----- 数据集记录
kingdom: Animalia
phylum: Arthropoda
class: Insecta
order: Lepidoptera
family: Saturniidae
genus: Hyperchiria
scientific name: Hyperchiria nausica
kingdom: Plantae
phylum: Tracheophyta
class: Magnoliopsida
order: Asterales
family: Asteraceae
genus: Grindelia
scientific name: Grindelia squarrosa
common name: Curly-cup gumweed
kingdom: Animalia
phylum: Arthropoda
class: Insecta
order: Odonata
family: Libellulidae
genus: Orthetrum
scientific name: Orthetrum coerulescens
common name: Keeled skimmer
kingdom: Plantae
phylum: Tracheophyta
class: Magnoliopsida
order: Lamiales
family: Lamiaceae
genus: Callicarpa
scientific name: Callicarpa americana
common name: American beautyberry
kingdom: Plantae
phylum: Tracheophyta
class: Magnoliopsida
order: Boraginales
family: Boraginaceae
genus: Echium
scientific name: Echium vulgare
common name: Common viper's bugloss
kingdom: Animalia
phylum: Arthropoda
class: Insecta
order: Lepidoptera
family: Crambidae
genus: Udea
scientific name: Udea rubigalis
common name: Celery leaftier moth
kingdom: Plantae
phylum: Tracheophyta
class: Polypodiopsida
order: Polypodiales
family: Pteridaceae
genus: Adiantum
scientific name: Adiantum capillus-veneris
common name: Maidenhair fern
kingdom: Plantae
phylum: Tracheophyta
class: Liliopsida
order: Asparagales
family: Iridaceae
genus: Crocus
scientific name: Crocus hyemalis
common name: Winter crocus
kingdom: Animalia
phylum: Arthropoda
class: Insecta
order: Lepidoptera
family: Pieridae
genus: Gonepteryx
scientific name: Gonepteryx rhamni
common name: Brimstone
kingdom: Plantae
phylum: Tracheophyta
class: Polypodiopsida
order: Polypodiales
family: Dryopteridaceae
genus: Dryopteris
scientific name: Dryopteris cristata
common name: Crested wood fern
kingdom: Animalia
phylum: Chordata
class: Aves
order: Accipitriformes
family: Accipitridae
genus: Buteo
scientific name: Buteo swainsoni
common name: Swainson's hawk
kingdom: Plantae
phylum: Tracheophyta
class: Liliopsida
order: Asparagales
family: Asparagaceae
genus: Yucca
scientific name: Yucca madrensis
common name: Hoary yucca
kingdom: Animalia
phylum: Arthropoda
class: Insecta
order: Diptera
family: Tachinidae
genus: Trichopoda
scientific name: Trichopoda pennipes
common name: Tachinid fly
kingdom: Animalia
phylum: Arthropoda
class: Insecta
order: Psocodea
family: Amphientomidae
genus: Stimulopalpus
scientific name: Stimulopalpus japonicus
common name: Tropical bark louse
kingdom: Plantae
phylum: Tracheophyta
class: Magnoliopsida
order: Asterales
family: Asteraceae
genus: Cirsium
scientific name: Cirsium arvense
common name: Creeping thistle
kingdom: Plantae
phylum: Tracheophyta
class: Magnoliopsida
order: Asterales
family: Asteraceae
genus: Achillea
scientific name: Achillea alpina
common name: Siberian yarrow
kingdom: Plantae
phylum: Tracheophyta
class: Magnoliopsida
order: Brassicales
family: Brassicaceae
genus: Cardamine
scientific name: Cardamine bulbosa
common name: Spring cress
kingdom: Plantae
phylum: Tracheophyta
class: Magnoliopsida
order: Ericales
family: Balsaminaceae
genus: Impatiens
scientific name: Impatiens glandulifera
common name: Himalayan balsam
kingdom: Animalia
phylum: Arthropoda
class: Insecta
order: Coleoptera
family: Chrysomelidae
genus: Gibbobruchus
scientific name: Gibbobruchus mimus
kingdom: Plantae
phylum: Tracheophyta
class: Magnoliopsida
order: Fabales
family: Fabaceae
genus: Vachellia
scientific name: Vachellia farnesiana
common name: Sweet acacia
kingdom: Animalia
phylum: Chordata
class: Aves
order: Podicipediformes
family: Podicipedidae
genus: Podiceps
----------
* 任务说明 *
能否把上面条目中从含有“common name: Curly-cup gumweed”的那一行起、到含有“order: Lamiales”的那一行为止（首尾两行都包括在内）的各行一字不差地重新录入一遍？

* 任务输出 *
common name: Curly-cup gumweed
kingdom: Animalia
phylum: Arthropoda
class: Insecta
order: Odonata
family: Libellulidae
genus: Orthetrum
scientific name: Orthetrum coerulescens
common name: Keeled skimmer
kingdom: Plantae
phylum: Tracheophyta
class: Magnoliopsida
order: Lamiales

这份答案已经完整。